Extracted page text data:
######

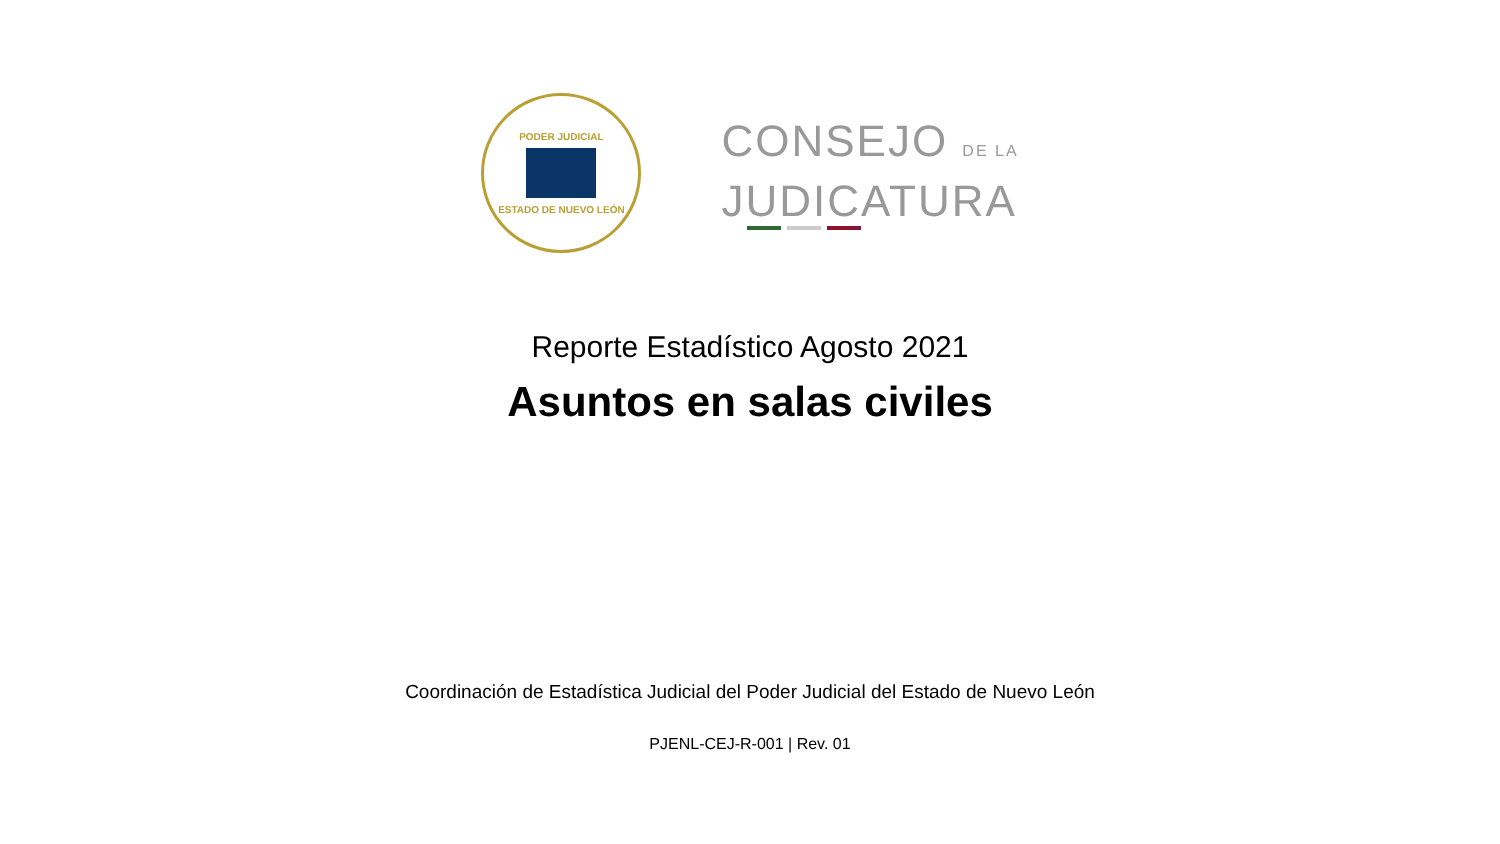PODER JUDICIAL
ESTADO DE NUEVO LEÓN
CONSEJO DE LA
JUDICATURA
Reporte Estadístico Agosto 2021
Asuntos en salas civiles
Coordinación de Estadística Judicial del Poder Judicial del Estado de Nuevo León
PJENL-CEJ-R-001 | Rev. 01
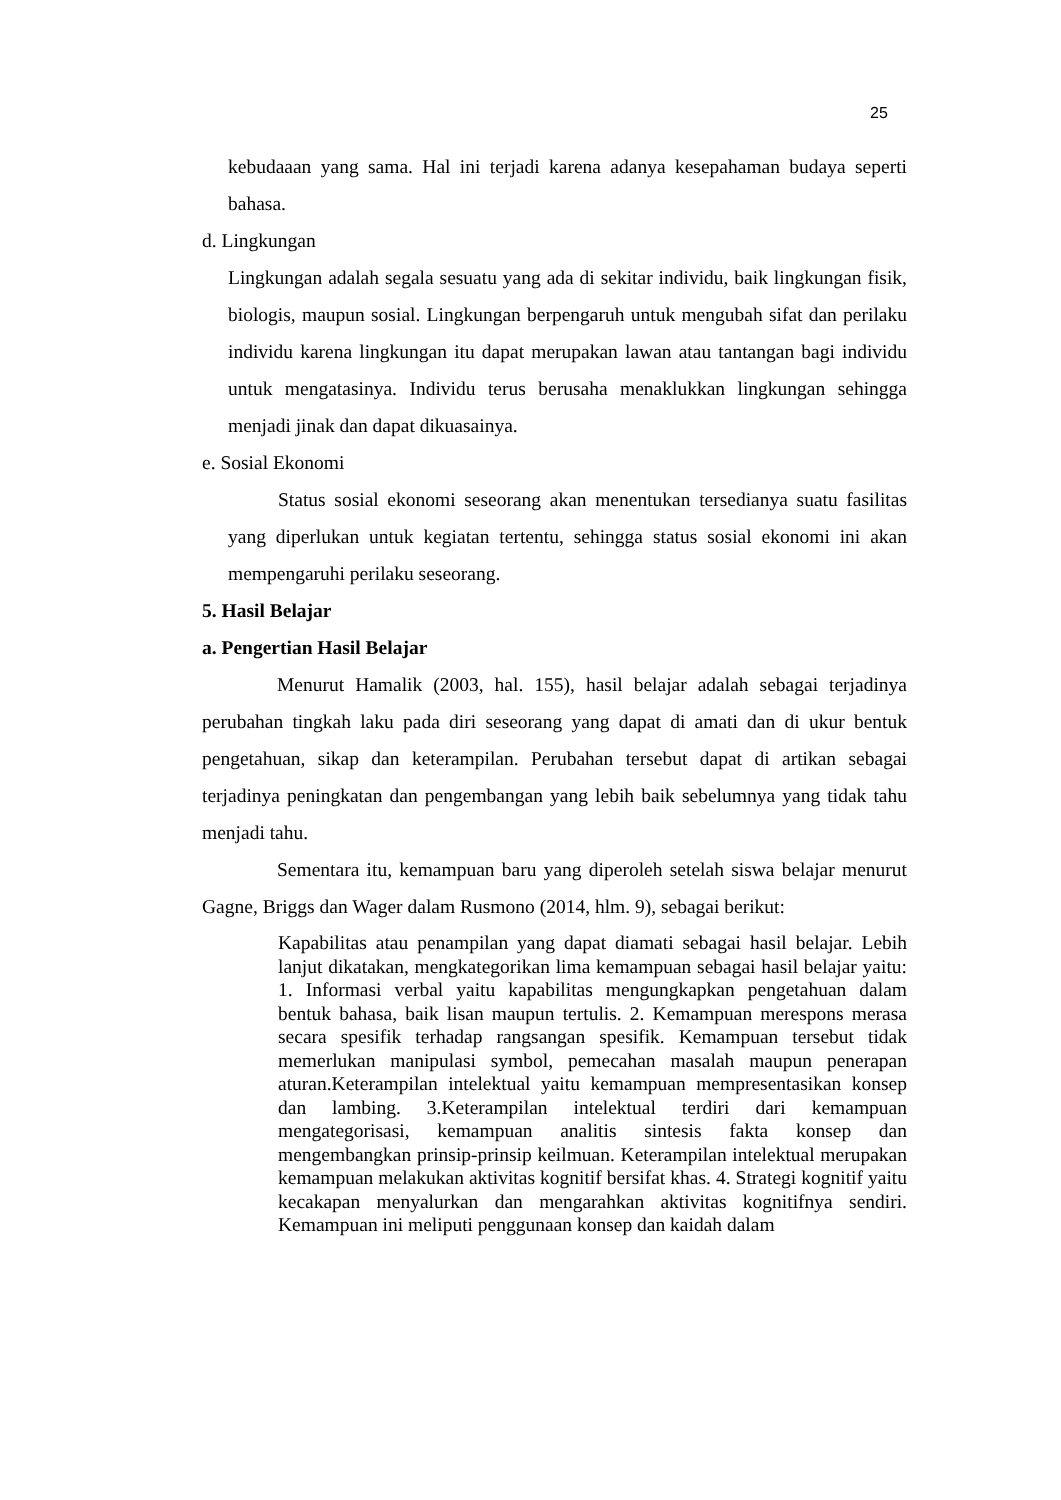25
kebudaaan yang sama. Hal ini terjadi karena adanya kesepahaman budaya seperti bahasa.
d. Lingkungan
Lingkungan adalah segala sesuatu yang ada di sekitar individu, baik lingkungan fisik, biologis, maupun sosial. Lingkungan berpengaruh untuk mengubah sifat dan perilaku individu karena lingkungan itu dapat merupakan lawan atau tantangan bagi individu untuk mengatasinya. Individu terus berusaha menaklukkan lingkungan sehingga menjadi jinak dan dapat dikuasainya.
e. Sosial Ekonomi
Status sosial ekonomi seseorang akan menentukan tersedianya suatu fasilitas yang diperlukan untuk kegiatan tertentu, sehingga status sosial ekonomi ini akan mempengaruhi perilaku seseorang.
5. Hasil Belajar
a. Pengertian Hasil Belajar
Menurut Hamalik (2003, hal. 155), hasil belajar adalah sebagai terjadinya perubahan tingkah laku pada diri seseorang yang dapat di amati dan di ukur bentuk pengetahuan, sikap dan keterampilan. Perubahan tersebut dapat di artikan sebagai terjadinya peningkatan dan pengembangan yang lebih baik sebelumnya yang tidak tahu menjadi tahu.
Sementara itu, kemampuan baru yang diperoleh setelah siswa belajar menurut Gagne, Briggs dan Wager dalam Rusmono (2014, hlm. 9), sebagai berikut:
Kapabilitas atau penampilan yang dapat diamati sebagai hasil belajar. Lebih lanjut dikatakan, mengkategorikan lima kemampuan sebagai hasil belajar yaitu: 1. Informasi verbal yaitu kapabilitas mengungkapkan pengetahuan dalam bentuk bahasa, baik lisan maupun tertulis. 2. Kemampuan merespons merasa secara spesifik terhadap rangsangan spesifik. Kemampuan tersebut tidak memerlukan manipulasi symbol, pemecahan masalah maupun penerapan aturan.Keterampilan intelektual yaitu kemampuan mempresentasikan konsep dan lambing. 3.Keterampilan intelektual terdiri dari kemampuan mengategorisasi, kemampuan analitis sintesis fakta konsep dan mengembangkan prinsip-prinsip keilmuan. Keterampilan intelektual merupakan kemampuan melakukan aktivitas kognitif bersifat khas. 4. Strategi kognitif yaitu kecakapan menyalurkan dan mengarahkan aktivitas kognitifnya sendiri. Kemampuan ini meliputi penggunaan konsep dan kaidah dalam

######

● EXERCISE AIM: Among the lines of the data, identify those with the word "untuk". Copy each of them.

● OUTPUT FOR THIS EXERCISE:
Lingkungan adalah segala sesuatu yang ada di sekitar individu, baik lingkungan fisik, biologis, maupun sosial. Lingkungan berpengaruh untuk mengubah sifat dan perilaku individu karena lingkungan itu dapat merupakan lawan atau tantangan bagi individu untuk mengatasinya. Individu terus berusaha menaklukkan lingkungan sehingga menjadi jinak dan dapat dikuasainya.
Status sosial ekonomi seseorang akan menentukan tersedianya suatu fasilitas yang diperlukan untuk kegiatan tertentu, sehingga status sosial ekonomi ini akan mempengaruhi perilaku seseorang.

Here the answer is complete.